*** Opening of Provided data ***
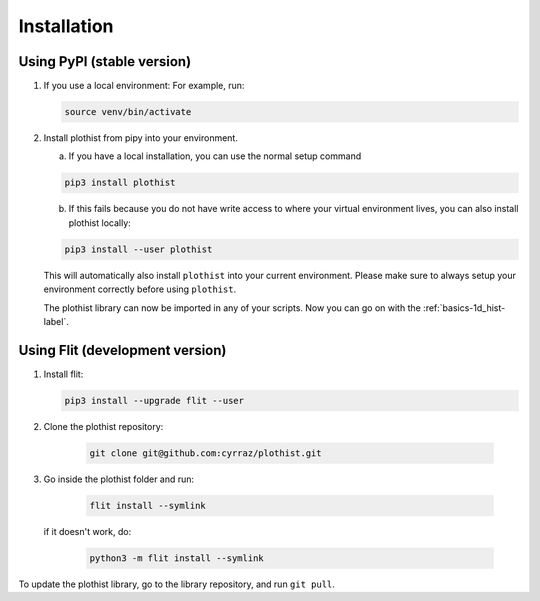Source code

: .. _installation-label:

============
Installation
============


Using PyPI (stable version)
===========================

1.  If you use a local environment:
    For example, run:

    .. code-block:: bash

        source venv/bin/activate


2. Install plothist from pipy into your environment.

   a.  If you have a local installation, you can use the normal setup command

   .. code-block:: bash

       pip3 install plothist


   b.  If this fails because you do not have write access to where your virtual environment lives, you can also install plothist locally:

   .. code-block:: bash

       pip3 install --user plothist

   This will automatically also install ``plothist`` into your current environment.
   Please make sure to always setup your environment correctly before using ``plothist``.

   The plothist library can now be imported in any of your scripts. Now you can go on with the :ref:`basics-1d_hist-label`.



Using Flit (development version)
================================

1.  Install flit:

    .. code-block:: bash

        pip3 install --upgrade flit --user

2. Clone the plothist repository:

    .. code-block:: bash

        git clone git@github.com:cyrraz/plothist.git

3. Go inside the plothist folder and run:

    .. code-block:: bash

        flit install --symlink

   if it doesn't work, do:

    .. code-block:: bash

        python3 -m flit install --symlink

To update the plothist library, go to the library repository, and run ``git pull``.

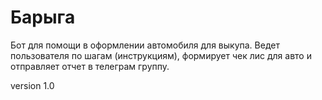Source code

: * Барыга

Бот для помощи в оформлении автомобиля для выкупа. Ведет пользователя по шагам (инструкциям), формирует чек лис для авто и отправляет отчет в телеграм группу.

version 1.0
*** Close of Provided data ***
*** Opening of Provided data ***
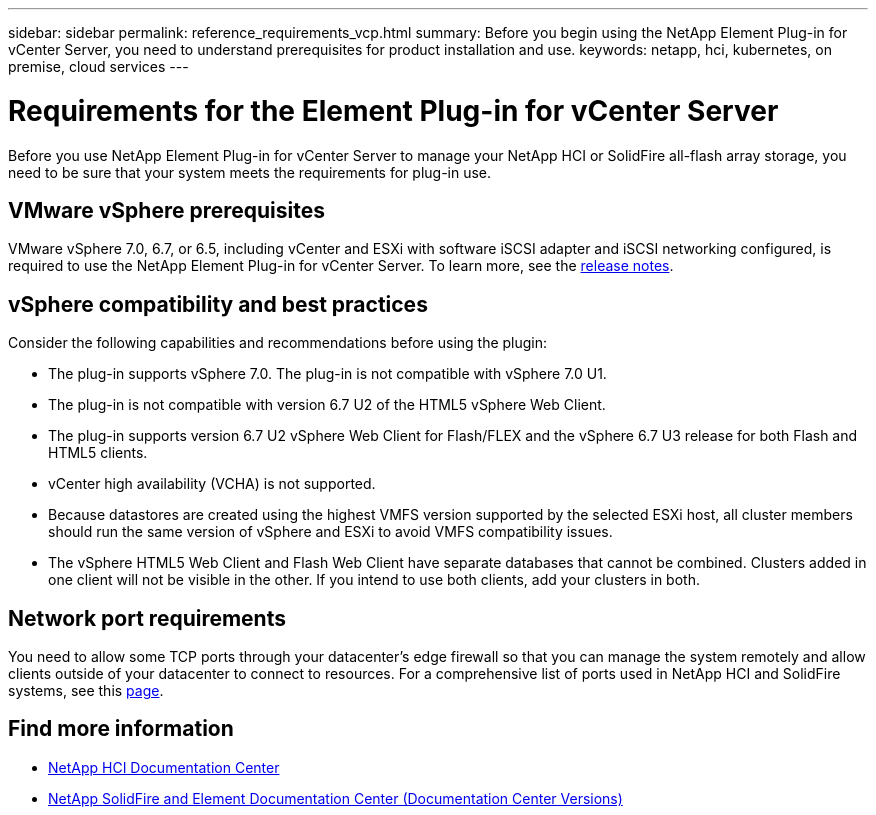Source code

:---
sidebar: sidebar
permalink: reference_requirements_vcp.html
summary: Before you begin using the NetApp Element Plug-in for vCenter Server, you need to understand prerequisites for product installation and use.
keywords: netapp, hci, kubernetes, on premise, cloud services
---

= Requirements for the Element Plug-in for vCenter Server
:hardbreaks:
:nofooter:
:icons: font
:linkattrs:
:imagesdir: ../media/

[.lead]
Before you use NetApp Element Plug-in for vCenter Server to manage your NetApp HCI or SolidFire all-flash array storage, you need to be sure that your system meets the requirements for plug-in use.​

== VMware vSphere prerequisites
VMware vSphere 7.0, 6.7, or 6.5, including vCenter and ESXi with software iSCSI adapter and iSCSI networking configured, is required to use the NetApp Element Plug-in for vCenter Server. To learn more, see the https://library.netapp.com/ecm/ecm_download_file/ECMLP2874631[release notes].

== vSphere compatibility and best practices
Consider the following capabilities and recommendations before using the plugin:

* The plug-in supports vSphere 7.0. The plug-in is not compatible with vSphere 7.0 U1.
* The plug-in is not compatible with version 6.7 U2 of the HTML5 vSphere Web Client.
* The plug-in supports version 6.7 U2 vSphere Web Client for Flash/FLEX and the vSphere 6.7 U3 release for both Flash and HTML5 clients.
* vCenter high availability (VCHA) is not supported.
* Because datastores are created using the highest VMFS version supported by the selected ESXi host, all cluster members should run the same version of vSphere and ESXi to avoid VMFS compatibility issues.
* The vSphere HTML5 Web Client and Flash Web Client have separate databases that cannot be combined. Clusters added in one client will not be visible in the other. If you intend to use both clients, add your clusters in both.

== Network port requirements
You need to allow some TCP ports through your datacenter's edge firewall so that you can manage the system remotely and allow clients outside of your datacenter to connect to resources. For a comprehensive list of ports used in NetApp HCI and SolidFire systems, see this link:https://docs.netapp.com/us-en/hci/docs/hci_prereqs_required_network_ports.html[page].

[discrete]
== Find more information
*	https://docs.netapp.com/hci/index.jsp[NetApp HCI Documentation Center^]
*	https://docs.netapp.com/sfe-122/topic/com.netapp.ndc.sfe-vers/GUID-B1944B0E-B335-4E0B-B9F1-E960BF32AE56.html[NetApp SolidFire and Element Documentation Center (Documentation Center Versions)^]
*** Close of Provided data ***
*** Opening of Provided data ***
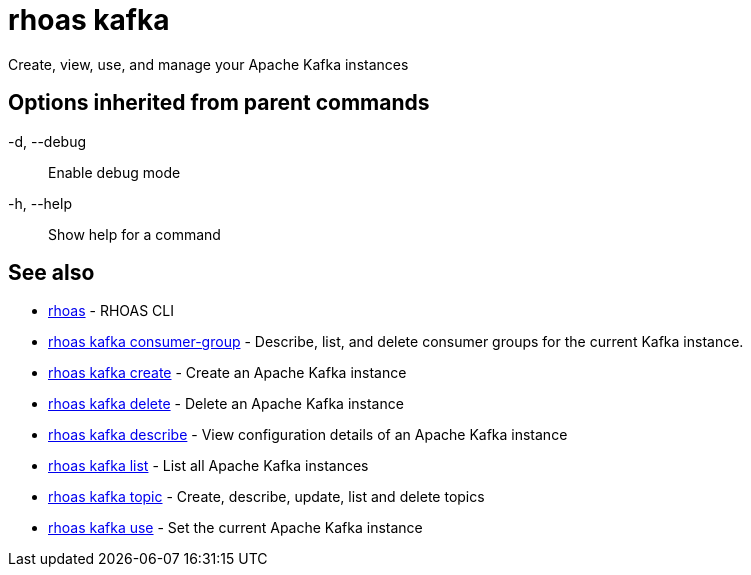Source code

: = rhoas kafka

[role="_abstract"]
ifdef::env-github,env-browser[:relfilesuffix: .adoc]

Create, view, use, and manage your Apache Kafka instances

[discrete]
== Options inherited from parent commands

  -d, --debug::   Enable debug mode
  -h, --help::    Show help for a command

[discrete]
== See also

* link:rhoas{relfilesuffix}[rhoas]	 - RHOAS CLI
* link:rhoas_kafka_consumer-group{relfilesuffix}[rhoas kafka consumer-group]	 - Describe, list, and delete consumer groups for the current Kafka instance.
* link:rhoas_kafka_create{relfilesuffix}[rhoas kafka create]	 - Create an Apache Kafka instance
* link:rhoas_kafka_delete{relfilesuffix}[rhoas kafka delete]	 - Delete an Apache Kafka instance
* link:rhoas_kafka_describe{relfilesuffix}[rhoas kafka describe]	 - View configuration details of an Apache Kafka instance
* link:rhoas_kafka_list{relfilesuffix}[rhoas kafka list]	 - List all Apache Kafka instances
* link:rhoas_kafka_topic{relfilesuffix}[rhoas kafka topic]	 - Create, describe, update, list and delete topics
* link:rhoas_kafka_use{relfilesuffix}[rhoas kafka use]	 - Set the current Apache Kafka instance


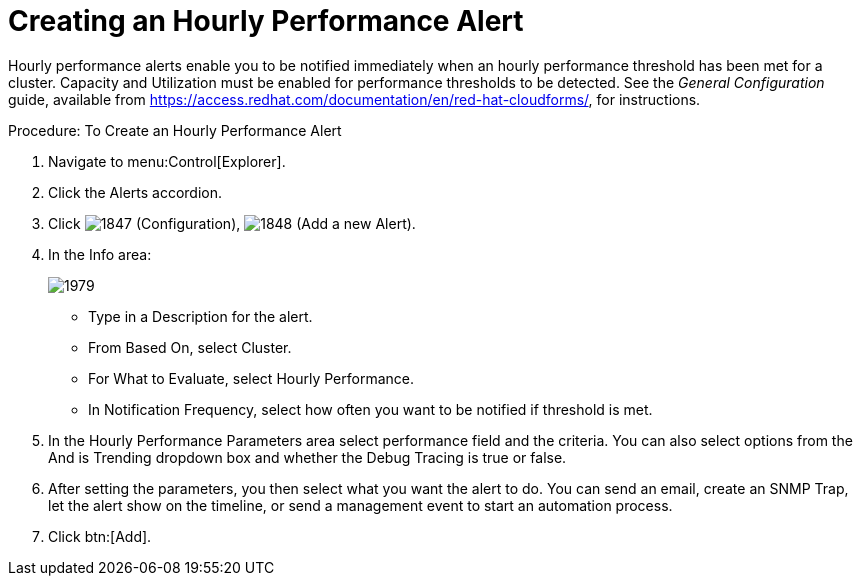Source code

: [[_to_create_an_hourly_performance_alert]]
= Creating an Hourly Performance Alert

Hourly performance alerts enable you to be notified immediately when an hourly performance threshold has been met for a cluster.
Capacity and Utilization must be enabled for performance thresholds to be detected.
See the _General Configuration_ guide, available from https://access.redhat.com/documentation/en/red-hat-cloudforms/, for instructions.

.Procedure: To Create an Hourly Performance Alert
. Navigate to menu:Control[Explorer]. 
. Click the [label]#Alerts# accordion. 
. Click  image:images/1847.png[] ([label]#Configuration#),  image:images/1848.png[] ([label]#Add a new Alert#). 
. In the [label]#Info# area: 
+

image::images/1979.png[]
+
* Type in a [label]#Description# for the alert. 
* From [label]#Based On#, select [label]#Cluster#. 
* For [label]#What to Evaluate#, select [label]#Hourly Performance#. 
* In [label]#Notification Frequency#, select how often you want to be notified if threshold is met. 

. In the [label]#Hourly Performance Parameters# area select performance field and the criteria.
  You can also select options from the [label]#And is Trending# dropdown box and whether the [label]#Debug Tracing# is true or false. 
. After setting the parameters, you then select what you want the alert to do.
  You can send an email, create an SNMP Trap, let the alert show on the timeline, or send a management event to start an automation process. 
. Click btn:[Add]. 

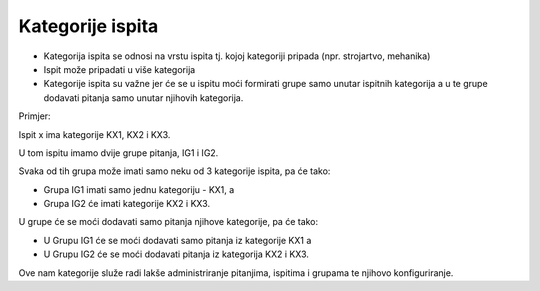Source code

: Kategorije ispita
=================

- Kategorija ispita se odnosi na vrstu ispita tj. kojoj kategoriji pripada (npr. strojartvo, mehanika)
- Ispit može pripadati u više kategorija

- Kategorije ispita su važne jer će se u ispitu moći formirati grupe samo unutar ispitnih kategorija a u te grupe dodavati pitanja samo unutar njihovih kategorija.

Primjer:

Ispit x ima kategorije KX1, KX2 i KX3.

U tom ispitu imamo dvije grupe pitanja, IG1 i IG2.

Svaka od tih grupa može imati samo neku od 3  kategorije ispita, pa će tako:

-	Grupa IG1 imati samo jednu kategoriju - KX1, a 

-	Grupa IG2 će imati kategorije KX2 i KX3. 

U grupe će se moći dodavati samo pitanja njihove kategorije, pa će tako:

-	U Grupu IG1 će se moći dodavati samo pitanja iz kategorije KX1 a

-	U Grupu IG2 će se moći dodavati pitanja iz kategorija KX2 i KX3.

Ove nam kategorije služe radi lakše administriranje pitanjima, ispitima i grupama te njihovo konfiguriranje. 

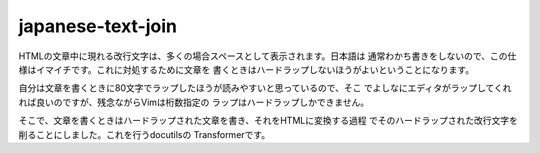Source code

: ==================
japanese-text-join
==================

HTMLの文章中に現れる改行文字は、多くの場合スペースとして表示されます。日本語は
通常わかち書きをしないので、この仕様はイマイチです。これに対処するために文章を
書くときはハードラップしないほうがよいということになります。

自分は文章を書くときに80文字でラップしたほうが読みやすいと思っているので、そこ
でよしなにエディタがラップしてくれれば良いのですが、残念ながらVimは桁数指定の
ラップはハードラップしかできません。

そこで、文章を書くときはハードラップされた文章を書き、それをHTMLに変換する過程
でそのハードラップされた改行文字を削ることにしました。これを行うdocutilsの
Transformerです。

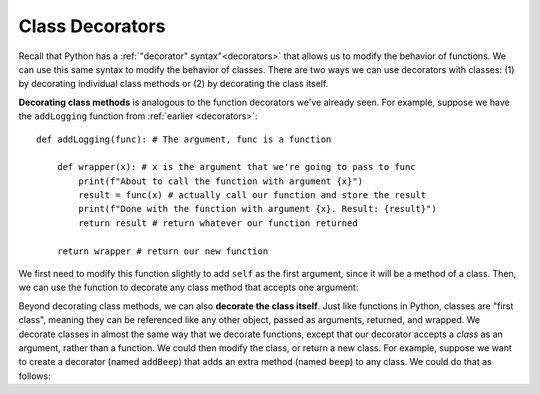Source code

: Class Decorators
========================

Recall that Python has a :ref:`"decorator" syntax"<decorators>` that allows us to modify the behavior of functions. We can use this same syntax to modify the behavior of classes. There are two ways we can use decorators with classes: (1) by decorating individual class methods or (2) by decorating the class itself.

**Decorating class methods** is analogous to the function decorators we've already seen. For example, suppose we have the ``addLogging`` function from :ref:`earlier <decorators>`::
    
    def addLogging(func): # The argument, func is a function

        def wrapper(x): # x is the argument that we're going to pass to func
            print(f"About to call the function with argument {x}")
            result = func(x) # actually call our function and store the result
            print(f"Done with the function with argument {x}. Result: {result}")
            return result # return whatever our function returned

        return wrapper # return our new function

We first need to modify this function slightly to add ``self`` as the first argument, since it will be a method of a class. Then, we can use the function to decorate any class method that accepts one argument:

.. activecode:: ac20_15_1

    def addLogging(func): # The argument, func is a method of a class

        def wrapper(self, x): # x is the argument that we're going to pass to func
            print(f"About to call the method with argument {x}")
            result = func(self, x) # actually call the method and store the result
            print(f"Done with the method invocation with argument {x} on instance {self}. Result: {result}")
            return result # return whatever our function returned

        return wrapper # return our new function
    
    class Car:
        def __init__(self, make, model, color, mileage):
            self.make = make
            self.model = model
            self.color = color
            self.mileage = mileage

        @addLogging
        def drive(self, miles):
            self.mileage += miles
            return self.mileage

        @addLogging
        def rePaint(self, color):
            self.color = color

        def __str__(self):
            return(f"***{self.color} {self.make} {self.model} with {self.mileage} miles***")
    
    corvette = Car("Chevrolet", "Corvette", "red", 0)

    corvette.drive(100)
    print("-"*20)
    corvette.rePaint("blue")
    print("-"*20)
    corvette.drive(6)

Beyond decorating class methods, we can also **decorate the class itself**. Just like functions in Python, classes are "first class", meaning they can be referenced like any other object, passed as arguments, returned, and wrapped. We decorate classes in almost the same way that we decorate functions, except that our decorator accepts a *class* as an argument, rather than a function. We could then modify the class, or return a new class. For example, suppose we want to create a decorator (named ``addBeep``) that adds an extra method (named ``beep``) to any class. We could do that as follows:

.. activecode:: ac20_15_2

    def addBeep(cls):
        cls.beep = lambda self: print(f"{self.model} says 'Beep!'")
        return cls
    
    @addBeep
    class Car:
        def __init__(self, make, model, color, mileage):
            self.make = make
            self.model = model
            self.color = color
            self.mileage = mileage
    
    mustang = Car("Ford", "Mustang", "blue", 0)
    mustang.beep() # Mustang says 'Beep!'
*** Close of Provided data ***
Work task: Please reproduce, exactly as they appear above, the lines from the line containing "the Element Plug-in for vCenter Server" up to and including the line containing "Find more information".

Task response:
= Requirements for the Element Plug-in for vCenter Server
:hardbreaks:
:nofooter:
:icons: font
:linkattrs:
:imagesdir: ../media/

[.lead]
Before you use NetApp Element Plug-in for vCenter Server to manage your NetApp HCI or SolidFire all-flash array storage, you need to be sure that your system meets the requirements for plug-in use.​

== VMware vSphere prerequisites
VMware vSphere 7.0, 6.7, or 6.5, including vCenter and ESXi with software iSCSI adapter and iSCSI networking configured, is required to use the NetApp Element Plug-in for vCenter Server. To learn more, see the https://library.netapp.com/ecm/ecm_download_file/ECMLP2874631[release notes].

== vSphere compatibility and best practices
Consider the following capabilities and recommendations before using the plugin:

* The plug-in supports vSphere 7.0. The plug-in is not compatible with vSphere 7.0 U1.
* The plug-in is not compatible with version 6.7 U2 of the HTML5 vSphere Web Client.
* The plug-in supports version 6.7 U2 vSphere Web Client for Flash/FLEX and the vSphere 6.7 U3 release for both Flash and HTML5 clients.
* vCenter high availability (VCHA) is not supported.
* Because datastores are created using the highest VMFS version supported by the selected ESXi host, all cluster members should run the same version of vSphere and ESXi to avoid VMFS compatibility issues.
* The vSphere HTML5 Web Client and Flash Web Client have separate databases that cannot be combined. Clusters added in one client will not be visible in the other. If you intend to use both clients, add your clusters in both.

== Network port requirements
You need to allow some TCP ports through your datacenter's edge firewall so that you can manage the system remotely and allow clients outside of your datacenter to connect to resources. For a comprehensive list of ports used in NetApp HCI and SolidFire systems, see this link:https://docs.netapp.com/us-en/hci/docs/hci_prereqs_required_network_ports.html[page].

[discrete]
== Find more information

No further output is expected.